▶ **Provided text**
★ ★ ★ ★ ★

I was thinking about this yesterday: using a cameraphone as a scanner:NEC and the Nara Institute of Science and Technology have devloped technology which uses movie recordings to produce high quality images, on par with those of a scanner. This technology will be aimed at cellular phones and video cameras.
The technique involves recording a part of the subject to a movie, while moving the camera; the "Mosaicing Technology" analyzes the moving image and estimates the three-dimensional position of the subject, and under the supervision of the "Ultra Resolution Technology," the joining points of the image are deleted, thereby optimizing it so that even low resolution cameras can produce scanner like output. In other words, even cellular phones and video cameras can produce high quality images. My guess is this is a little way off, but that will be seriously useful. Even if it could just do business cards (with some OCR) it would rule.
This should be pretty easy if the "scan" is done well. It may be slow, given the puny processors on cell phones, but the mosaicing and OCR are pretty straight forward. The 3d aspects of this -- compensation for tilting, compensation for change in distance from the lens -- that stuff is hard. 3d transformations of image data have been done for at least 20 years, but it's still hard.

★ ★ ★ ★ ★

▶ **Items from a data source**
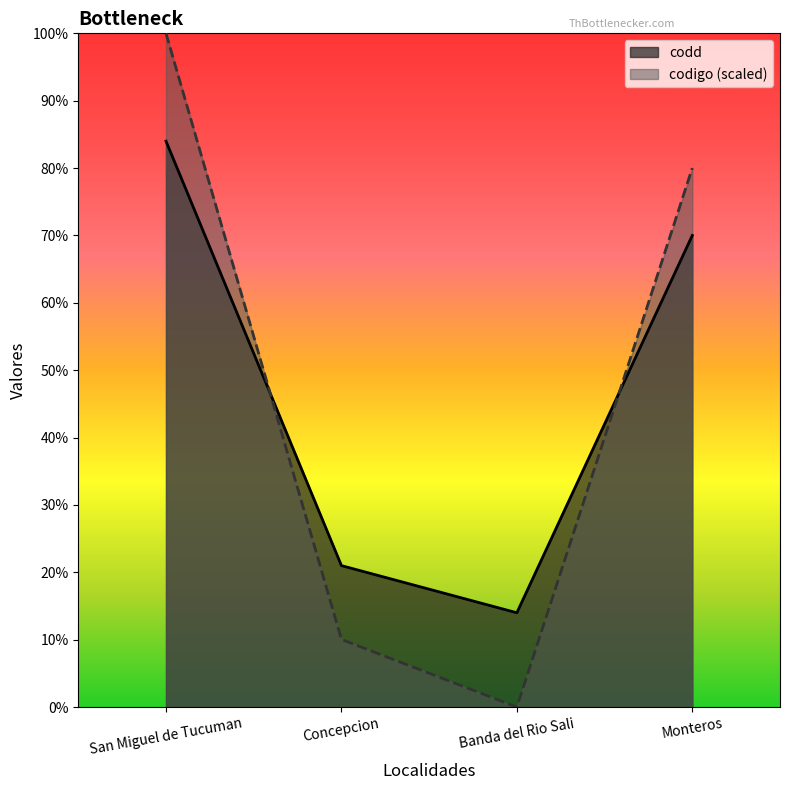

At which label does codigo reach its peak?

San Miguel de Tucuman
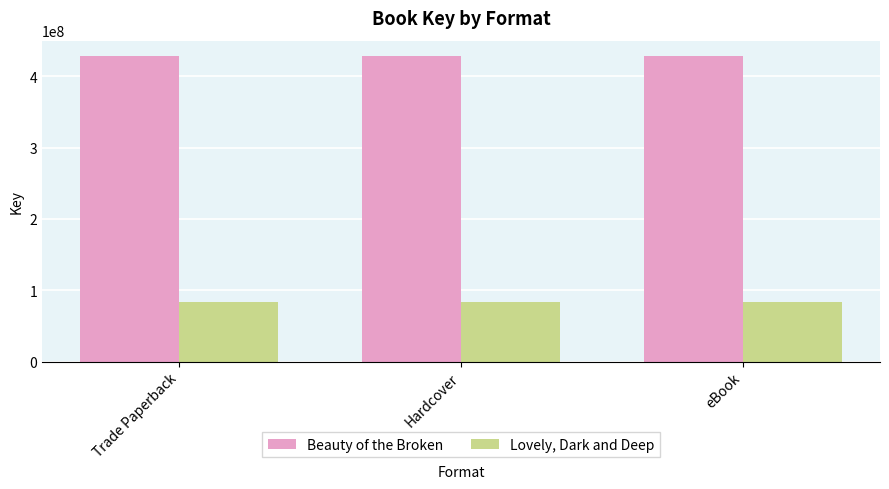

Rank the series by their maximum value, from highest to lowest.

Beauty of the Broken, Lovely, Dark and Deep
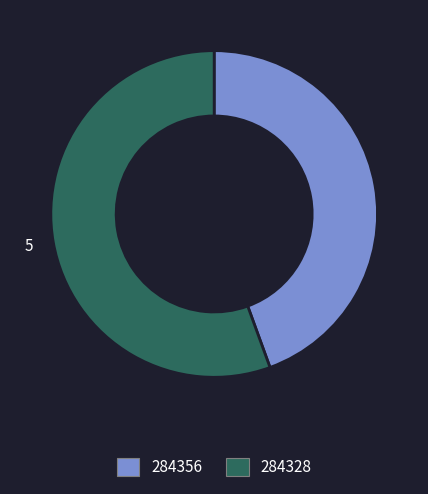

Is 284356 the majority of the pie?

No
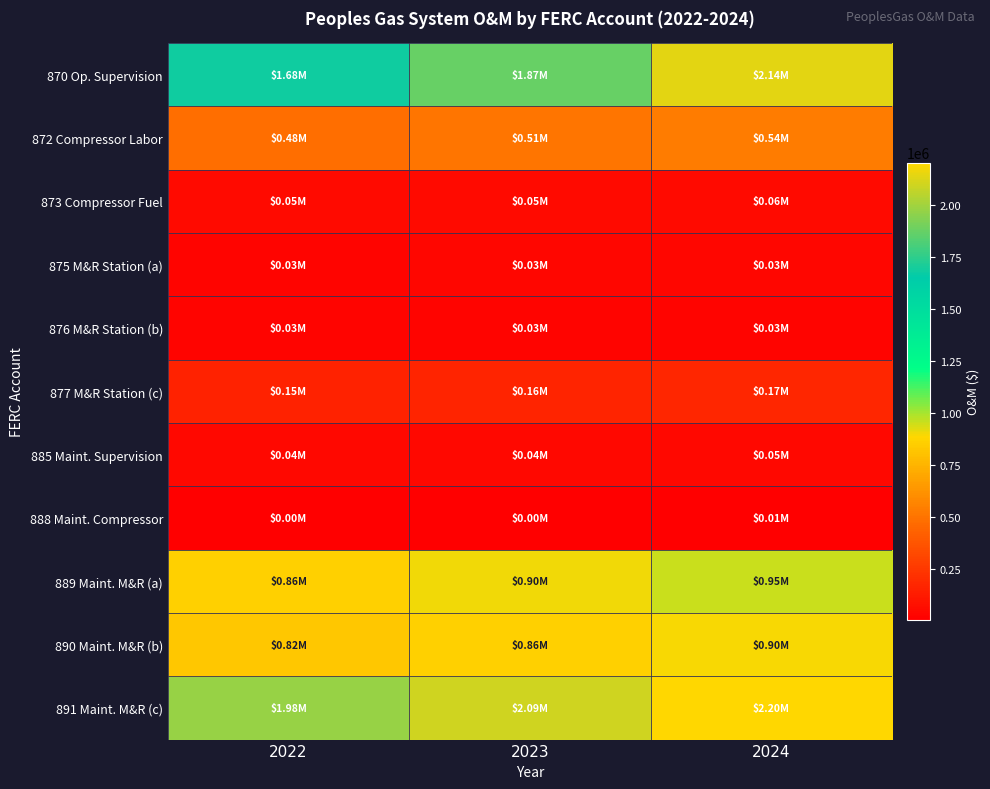

Which category has the lowest value across all series?

2022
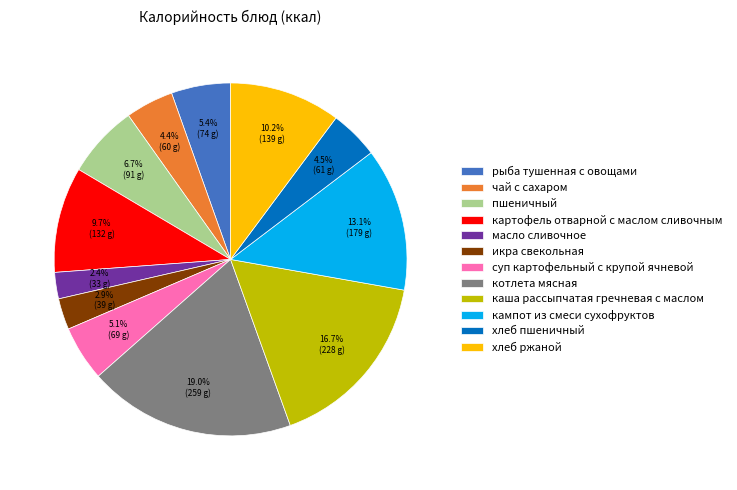

How many segments does this pie chart have?

12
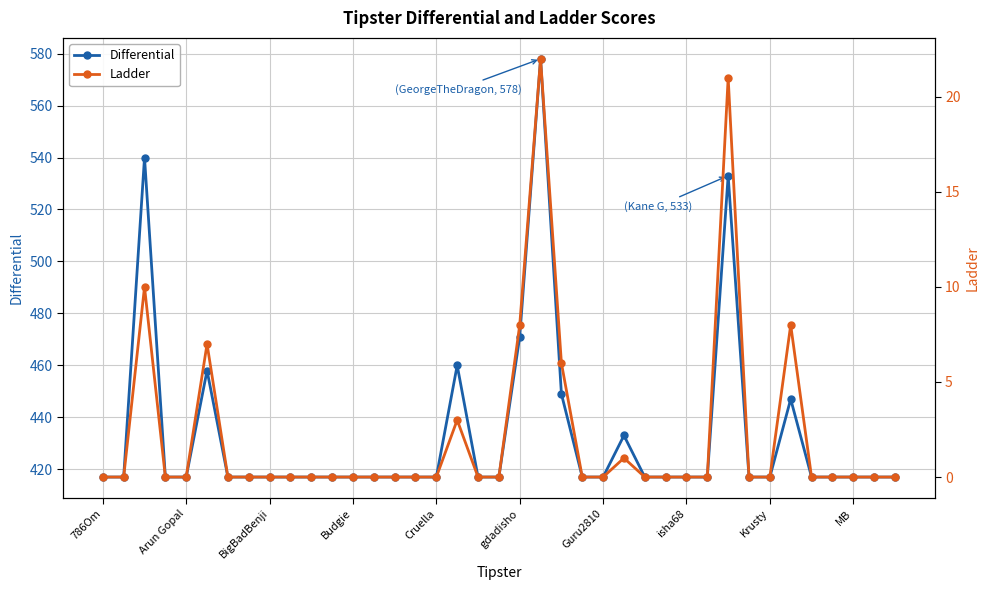

What is the difference between the highest and lowest values at 14?

417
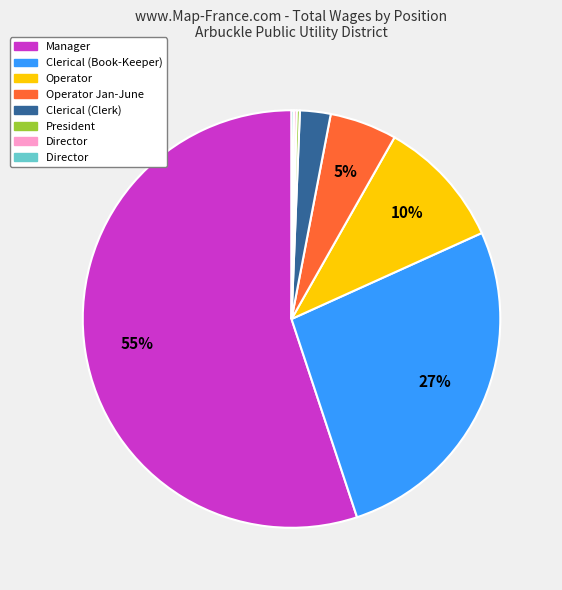

To the nearest percent, what is the average slice percentage?

12%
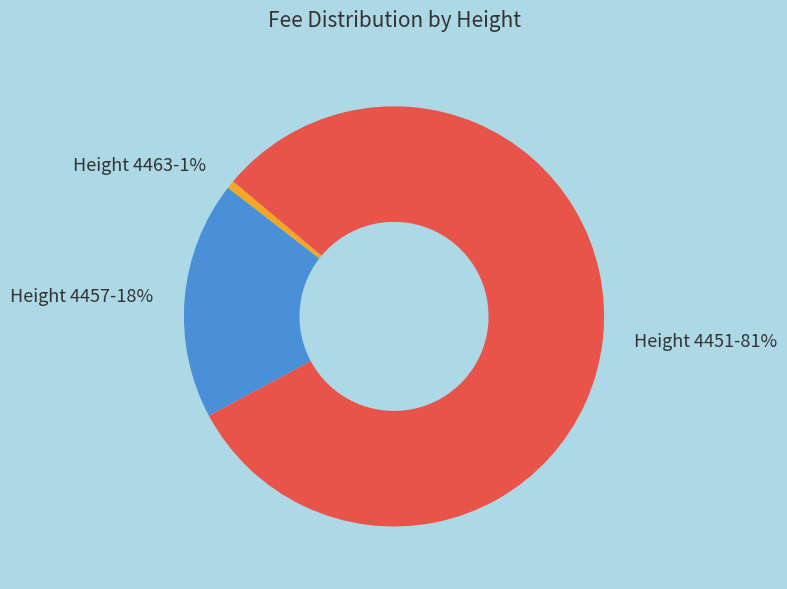

How many slices are in this pie chart?

3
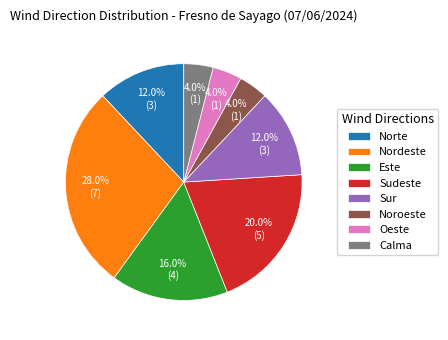

To the nearest percent, what percentage of the pie is Sudeste?

20%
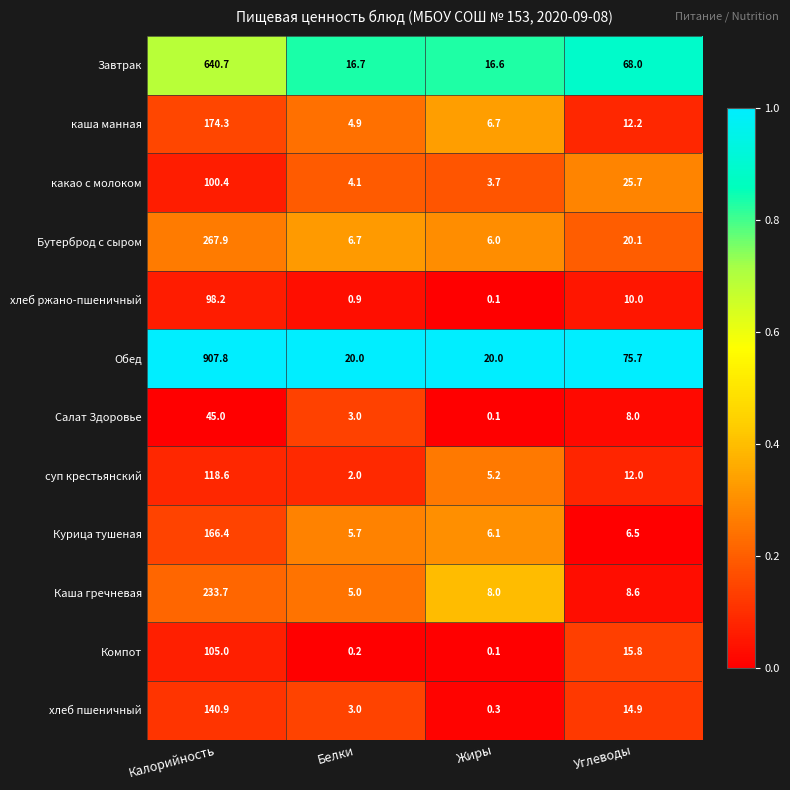

Which series changed the most between Белки and Жиры?

суп крестьянский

★ ★ ★ ★ ★

▶ **Written task 1**
Convert the part of the listing that opens with the line containing "Which series changed" and runs through the end of the listing into a JSON list of strings, one string per line, leaving out blank lines.
▶ **Written task 2**
Carry on the text about using a cameraphone as a scanner from the point where it stops.

▶ **Exercise response 1**
[
  "Which series changed the most between Белки and Жиры?",
  "суп крестьянский"
]

▶ **Exercise response 2**
Seriously, could this be the answer to the keyboard problem with mobile devices? (I mean, the problem that you can't fit a full size keyboard on a tiny mobile device.) Just write what you want on a napkin (or whatever) and then snap a picture of it. Bing. That leverages some pretty well tested technology (hand writing) in a very unobtrusive way (no special pens required.)
That could work. The user would need some trial and error training on how to scan. The device/user would need some trial and error training to do OCR on handwriting.
But I've got an interesting anecdote about handwriting. I just had to fill in a credit application to buy a shit load of Xilinx chips. The form was a PDF that I printed, filled in by hand, and faxed back. Anyway, filling out the names and addresses of 5 companies gave me writers cramp! Hmm, I guess I have largely switched to mouse and keyboard.
I had a similar experience while at jury duty. I had to fill out a form. I don't think I had written that much in over a year, and my handwriting was extremely bad. I could barely recognize it as my own.
I'm sure there's a simple answer but I don't get it. You take a movie file with the still camera (or phone) and as it records you move the device across the surface you are scanning? Wouldn't you need some sort of track to insure that the camera doesn't wobble? And wouldn't the speed that the camera moves be hyper critical? I guess a motorized system could get around these problems, one much like those employed by scanners. So what's the difference?
I guess with enough processing power you can get around those problems. Probably it's key to have a lot of overlap between different frames. They already have hand held scanners, although not in phones, so it's definitely possible.
A normal scanner (as in a copier, fax or scanner) looks at only a very narrow slice of the image at any one moment, and must carefully scan the image at a set speed, geometry, etc. We've all seen what happens when paper doesn't flow smoothly through a fax machine. All sorts of distortion is possible.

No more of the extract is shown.